──────── DATASET ENTRIES ────────

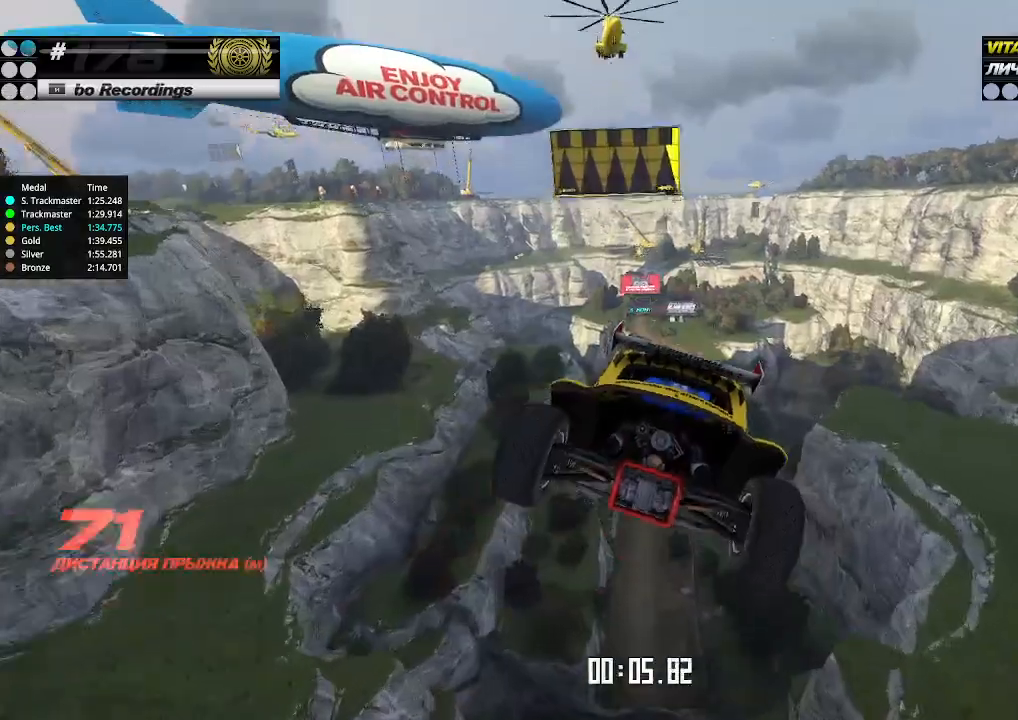
{"keys": ["up"], "events": [[266, "left", "down"], [433, "left", "up"]]}
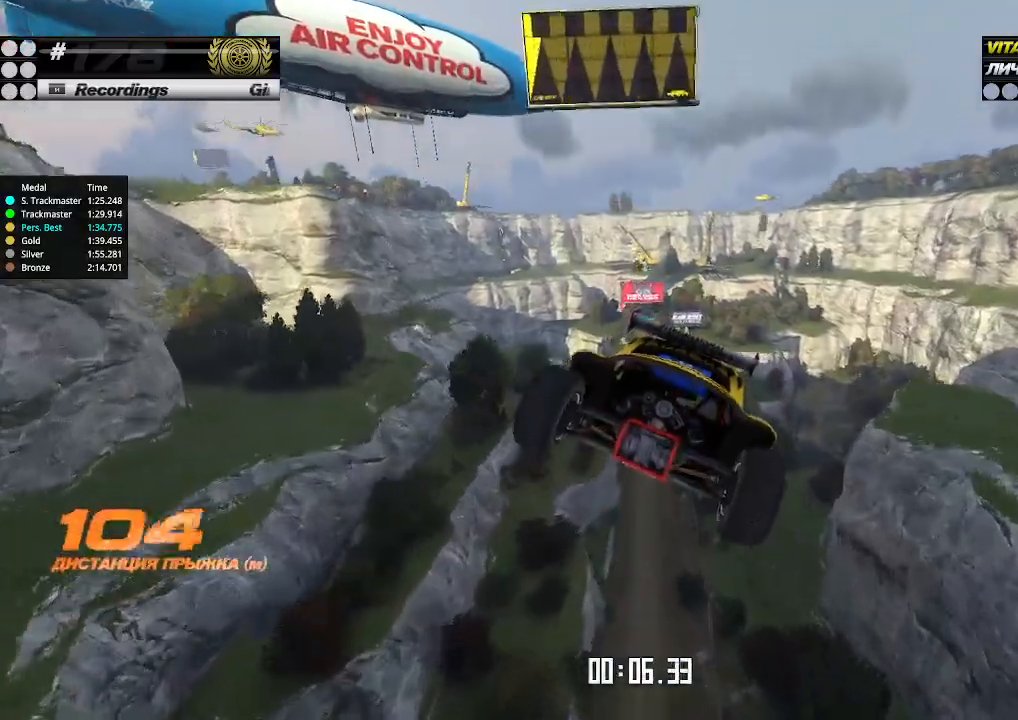
{"keys": ["up"], "events": []}
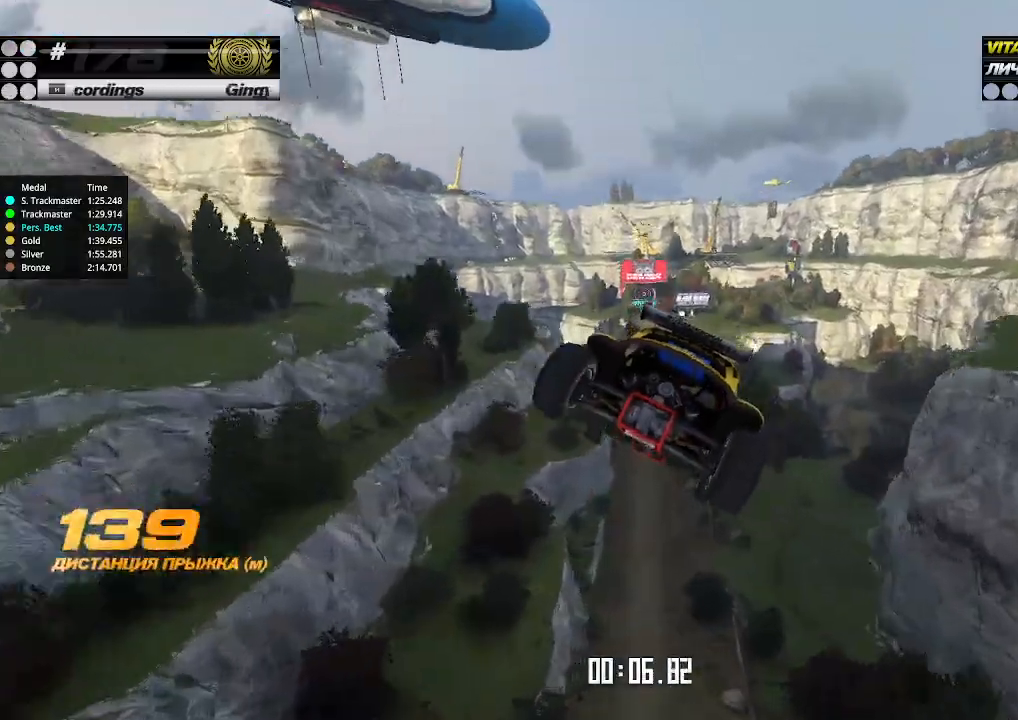
{"keys": ["up"], "events": []}
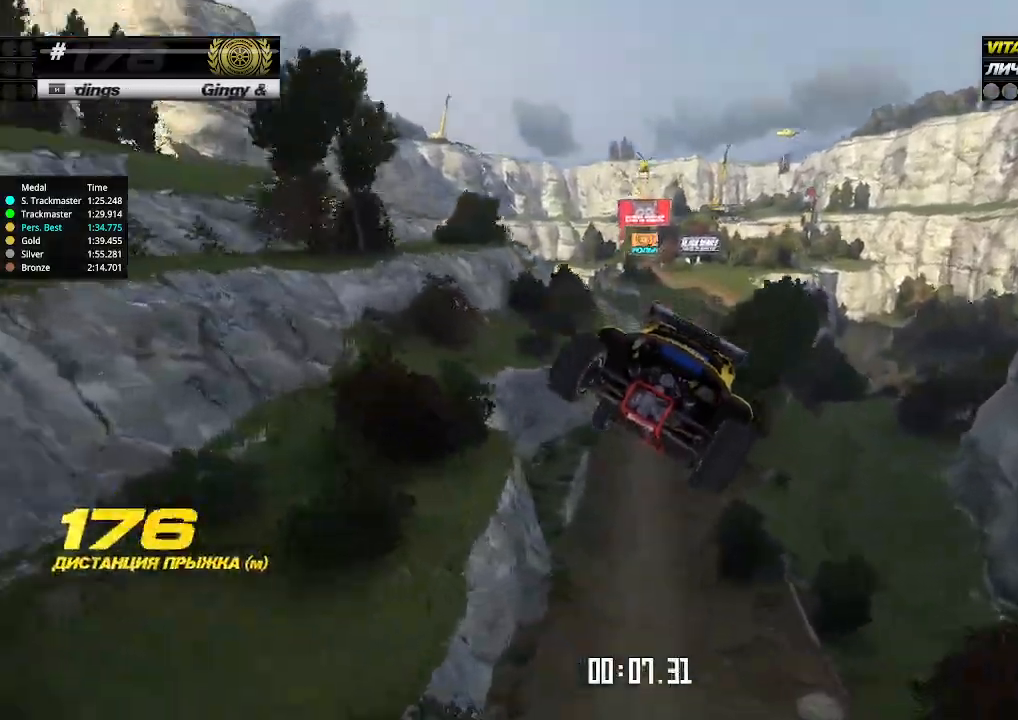
{"keys": ["up"], "events": []}
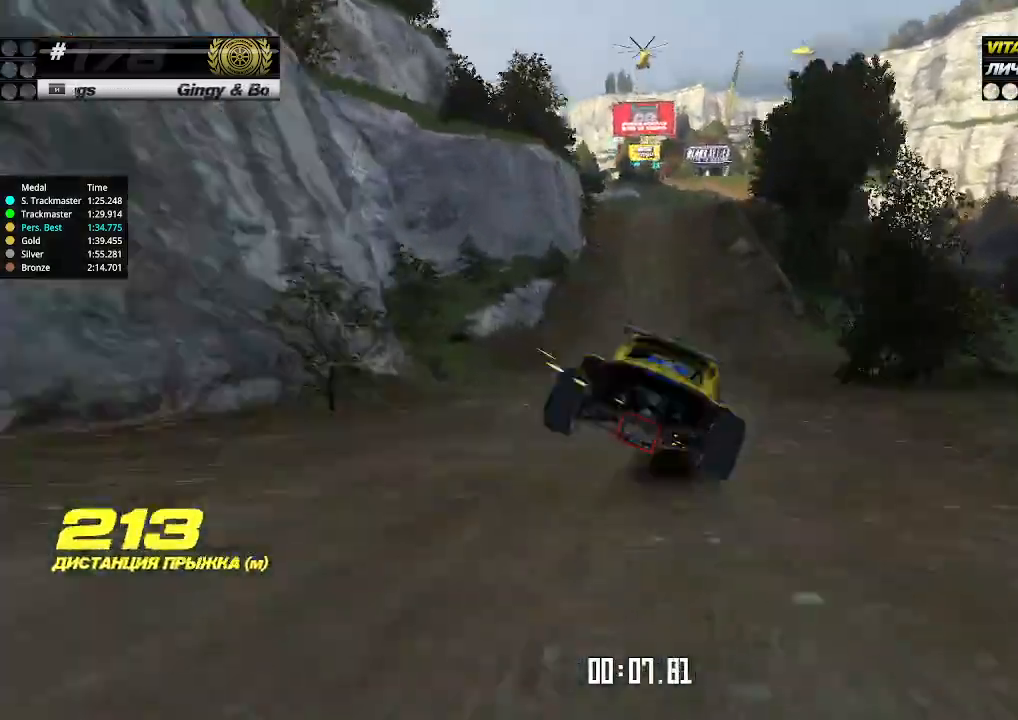
{"keys": ["up"], "events": []}
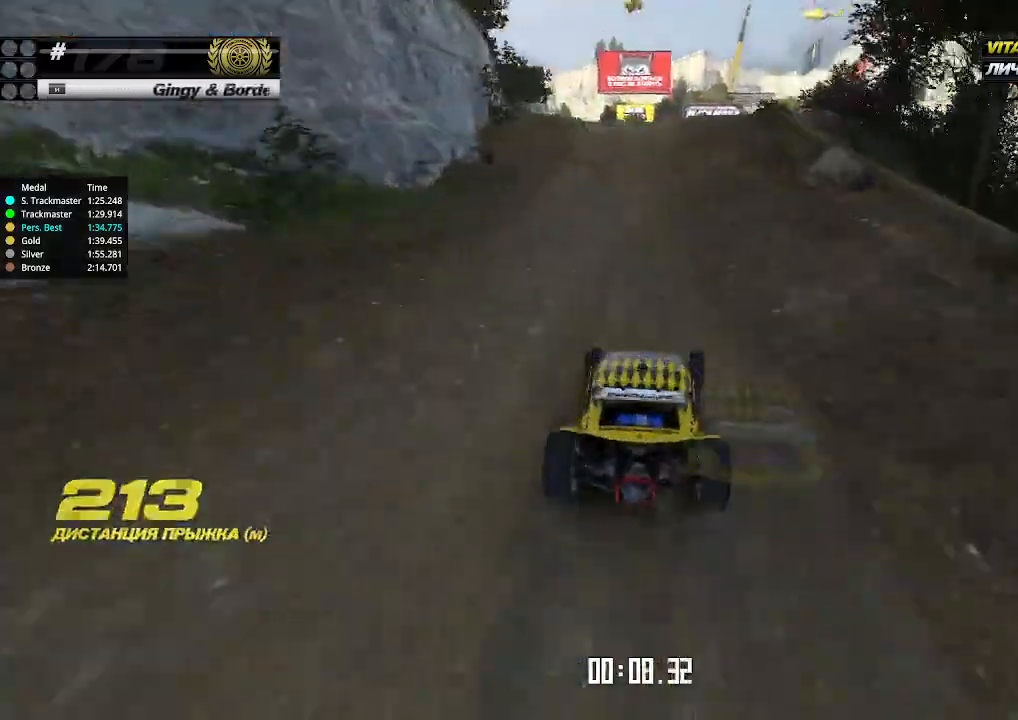
{"keys": ["up"], "events": [[266, "left", "down"], [300, "left", "up"]]}
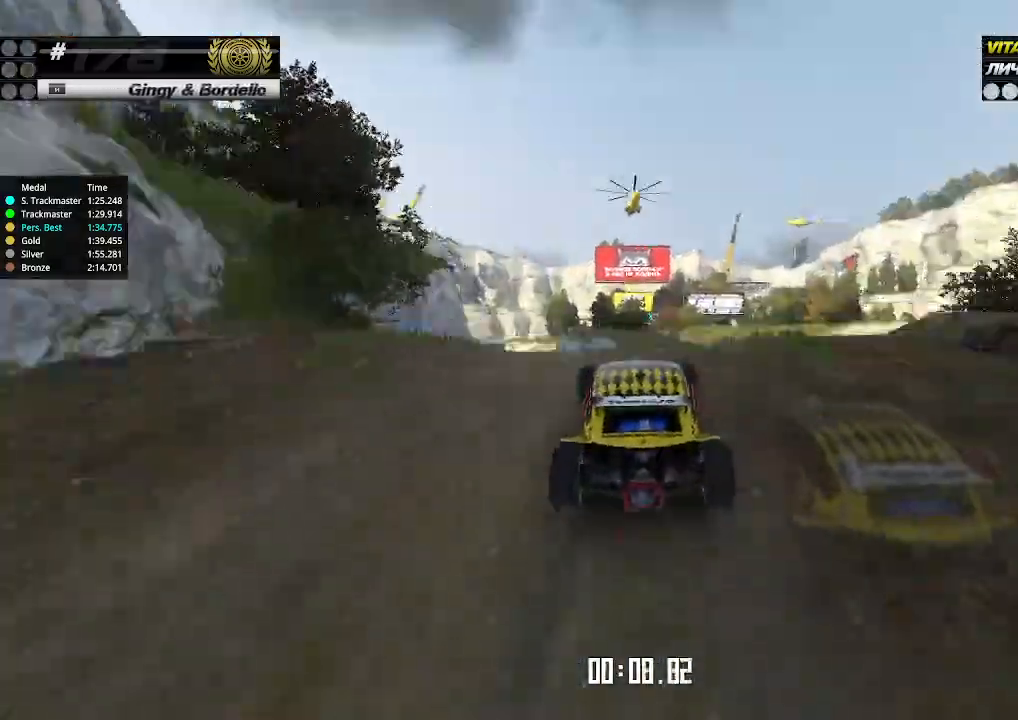
{"keys": ["right", "up"], "events": [[166, "right", "down"], [333, "down", "down"], [400, "down", "up"]]}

────────

TASK OBJECTIVE
Apart from the pictures, repeat every entry exactly.

YOUR RESPONSE
{"keys": ["up"], "events": [[266, "left", "down"], [433, "left", "up"]]}
{"keys": ["up"], "events": []}
{"keys": ["up"], "events": []}
{"keys": ["up"], "events": []}
{"keys": ["up"], "events": []}
{"keys": ["up"], "events": [[266, "left", "down"], [300, "left", "up"]]}
{"keys": ["right", "up"], "events": [[166, "right", "down"], [333, "down", "down"], [400, "down", "up"]]}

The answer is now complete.